Voici les dernières évolutions économiques mondiales, mardi, au onzième jour du conflit au Moyen-Orient.
Montagnes russes pour le pétrole
Les prix du pétrole ont connu des variations spectaculaires, chutant de 10% mardi, après une hausse antérieure. En effet, après des variations de plus de 20 dollars lundi, le baril de Brent avait grimpé jusqu'à 119,50 dollars avant de redescendre. A 00H20 GMT, il valait 91,91 dollars, ce qui montre l'instabilité du secteur.
Selon les analystes de l'Agence internationale de l'énergie (AIE), cette fluctuation des prix est largement alimentée par les incertitudes géopolitiques et les attentes concernant la demande mondiale. La guerre en Ukraine a également influencé cette situation en perturbant les marchés énergétiques.
Trump pour des sanctions allégées sur le pétrole
Le président américain Donald Trump a annoncé qu'il envisageait de lever certaines sanctions sur le pétrole pour tenter de stabiliser les prix. "Nous avons des sanctions sur certains pays. Nous allons les lever jusqu'à ce que la situation s'arrange", a déclaré Trump, sans indiquer les pays concernés.
Cette déclaration fait suite à un appel jugé "constructif" avec le président russe Vladimir Poutine sur le sujet du Moyen-Orient et de l'Ukraine, alors que des sanctions pèsent sur le secteur énergétique russe, affaiblissant son impact sur le marché mondial.
Rebond des Bourses en Asie
Les marchés asiatiques, comme ceux de Séoul et Tokyo, ont enregistré un rebond significatif après la baisse des prix du pétrole. L'indice Kospi a grimpé de 5,26% tandis que le Nikkei a augmenté de 2,84% vers 00H25 GMT. En parallèle, la Bourse de New York a également connu une remontée, encouragée par les nouvelles positives de Trump.

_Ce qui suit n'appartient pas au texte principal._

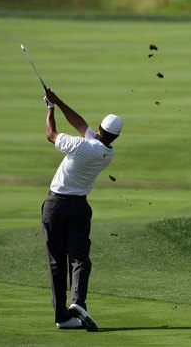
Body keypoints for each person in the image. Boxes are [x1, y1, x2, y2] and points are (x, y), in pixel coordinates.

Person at [42, 89, 123, 331]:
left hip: (55, 205)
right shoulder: (107, 152)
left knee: (57, 262)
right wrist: (58, 101)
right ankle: (77, 302)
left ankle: (62, 316)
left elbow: (50, 134)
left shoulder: (79, 145)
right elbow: (80, 123)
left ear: (100, 127)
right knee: (79, 258)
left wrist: (50, 108)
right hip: (79, 207)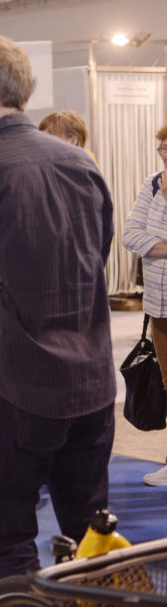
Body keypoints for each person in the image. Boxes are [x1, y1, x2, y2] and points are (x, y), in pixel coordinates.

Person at [0, 35, 115, 581]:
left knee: (10, 537)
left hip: (22, 386)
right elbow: (96, 254)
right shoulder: (81, 163)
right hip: (93, 382)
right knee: (92, 534)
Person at [123, 123, 167, 487]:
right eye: (162, 148)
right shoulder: (153, 182)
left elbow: (147, 237)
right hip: (159, 304)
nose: (164, 154)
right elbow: (130, 234)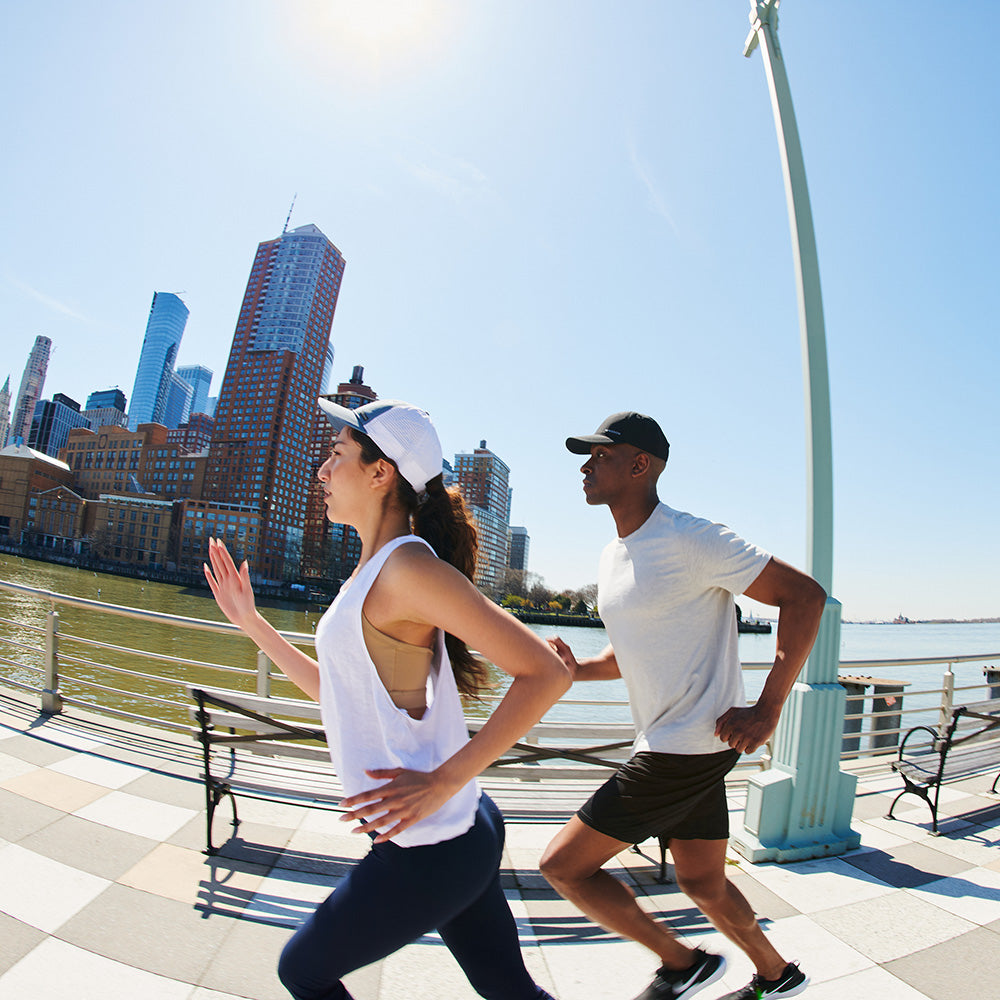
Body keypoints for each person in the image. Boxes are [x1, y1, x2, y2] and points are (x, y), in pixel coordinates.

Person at [204, 398, 569, 1000]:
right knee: (509, 990)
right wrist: (252, 624)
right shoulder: (370, 573)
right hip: (458, 830)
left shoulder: (407, 572)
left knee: (304, 969)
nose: (322, 470)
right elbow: (344, 697)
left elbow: (545, 674)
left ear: (381, 473)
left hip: (434, 846)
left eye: (337, 454)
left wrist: (443, 781)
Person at [539, 412, 826, 1000]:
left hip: (683, 746)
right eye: (585, 457)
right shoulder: (614, 556)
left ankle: (681, 964)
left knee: (563, 866)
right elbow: (631, 653)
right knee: (703, 881)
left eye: (601, 455)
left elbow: (804, 596)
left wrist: (768, 709)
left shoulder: (691, 537)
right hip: (683, 743)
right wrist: (577, 672)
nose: (586, 467)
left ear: (640, 464)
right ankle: (779, 977)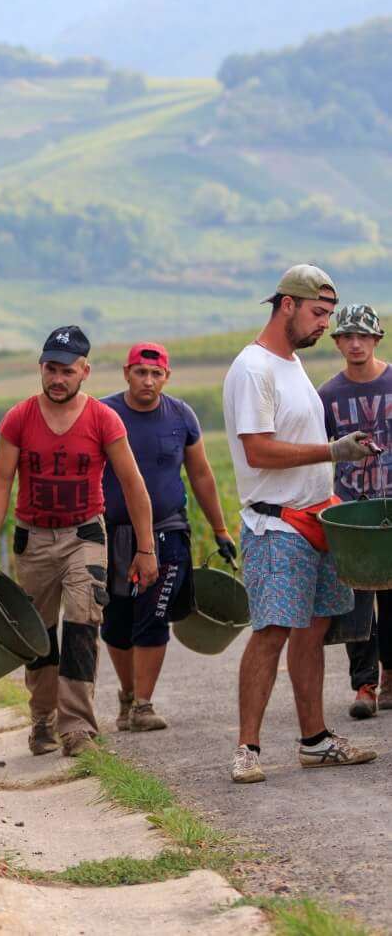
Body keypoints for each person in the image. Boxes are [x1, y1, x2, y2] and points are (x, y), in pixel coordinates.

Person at [222, 264, 378, 784]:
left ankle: (315, 741)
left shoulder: (291, 365)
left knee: (312, 632)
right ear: (286, 304)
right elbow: (259, 450)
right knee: (271, 631)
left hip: (317, 517)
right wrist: (333, 449)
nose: (324, 326)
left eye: (329, 314)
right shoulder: (254, 368)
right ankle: (247, 749)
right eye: (318, 313)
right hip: (276, 525)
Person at [0, 326, 158, 757]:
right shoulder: (19, 418)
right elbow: (1, 482)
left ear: (85, 372)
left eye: (67, 371)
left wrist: (146, 549)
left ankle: (78, 727)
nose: (58, 379)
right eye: (50, 369)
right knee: (38, 634)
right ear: (41, 368)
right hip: (33, 539)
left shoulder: (102, 419)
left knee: (82, 621)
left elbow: (133, 484)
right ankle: (43, 718)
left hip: (85, 536)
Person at [101, 342, 236, 732]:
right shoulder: (105, 413)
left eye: (155, 374)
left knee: (155, 613)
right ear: (126, 373)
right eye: (140, 373)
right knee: (116, 620)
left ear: (166, 377)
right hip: (114, 534)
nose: (148, 381)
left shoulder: (181, 416)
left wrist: (221, 529)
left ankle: (144, 703)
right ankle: (127, 694)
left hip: (168, 531)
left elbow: (201, 476)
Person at [317, 305, 392, 719]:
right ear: (338, 342)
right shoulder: (328, 395)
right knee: (356, 600)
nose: (355, 343)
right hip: (352, 510)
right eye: (347, 337)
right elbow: (317, 452)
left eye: (363, 336)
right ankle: (364, 685)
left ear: (377, 339)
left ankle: (391, 676)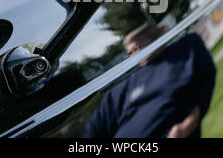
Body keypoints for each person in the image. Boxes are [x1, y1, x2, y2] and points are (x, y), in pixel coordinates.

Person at [85, 23, 216, 138]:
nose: (133, 56)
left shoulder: (185, 50)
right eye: (130, 53)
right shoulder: (127, 84)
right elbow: (95, 126)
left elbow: (206, 86)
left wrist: (186, 126)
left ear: (153, 39)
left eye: (136, 49)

Poutine se veut rassurant pour l'Europe
Vladimir Poutine a affirmé sa disposition à approvisionner les pays européens en pétrole et gaz, à condition qu'ils acceptent une "collaboration durable" avec la Russie, comme rapporté par le quotidien Le Monde. Ce dialogue implémenterait potentiellement une stabilité pour les marchés européens.
En France, la situation du gazole
En France, le prix du gazole a franchi les 2 euros le litre, marquant une augmentation de 28 centimes en seulement quelques jours. Cette hausse est préoccupante pour les consommateurs, alors que le gouvernement s'efforce de gérer ce stress inflationniste.
Craintes d'une stagnation en Europe
La Commission européenne a lancé un avertissement concernant la possibilité d'une "stagflation" importante si le conflit persiste. Les effets combinés d'une stagnation économique et d'une inflation galopante représentent des défis majeurs pour les décideurs politiques.
Lufthansa et France : mesures de précaution
Le groupe aérien Lufthansa a prolongé la suspension de ses vols vers plusieurs destinations clés en lien avec le conflit. Simultanément, le président français Emmanuel Macron a annoncé une mission défensive visant à sécuriser les routes maritimes essentielles, notamment le détroit d'Ormuz, pour assurer une circulation stable des biens.
Le G7 et mesures stratégiques
Le G7 est prêt à mobiliser ses réserves stratégiques de pétrole, comme l’a mentionné le ministre français des Finances, Roland Lescure, afin de contenir la flambée des prix. Cependant, aucune décision finale n’a encore été prise pour ce recours.
Contrôles des prix en France
Le gouvernement français, sous pression, a lancé des contrôles dans les stations-service pour déceler les abus autour des prix du carburant. Pendant ce temps, des initiatives de plafonnement des prix émergent en Hongrie et en Croatie, et d'autres pays comme la Corée du Sud et la Thaïlande explorent également des mesures similaires.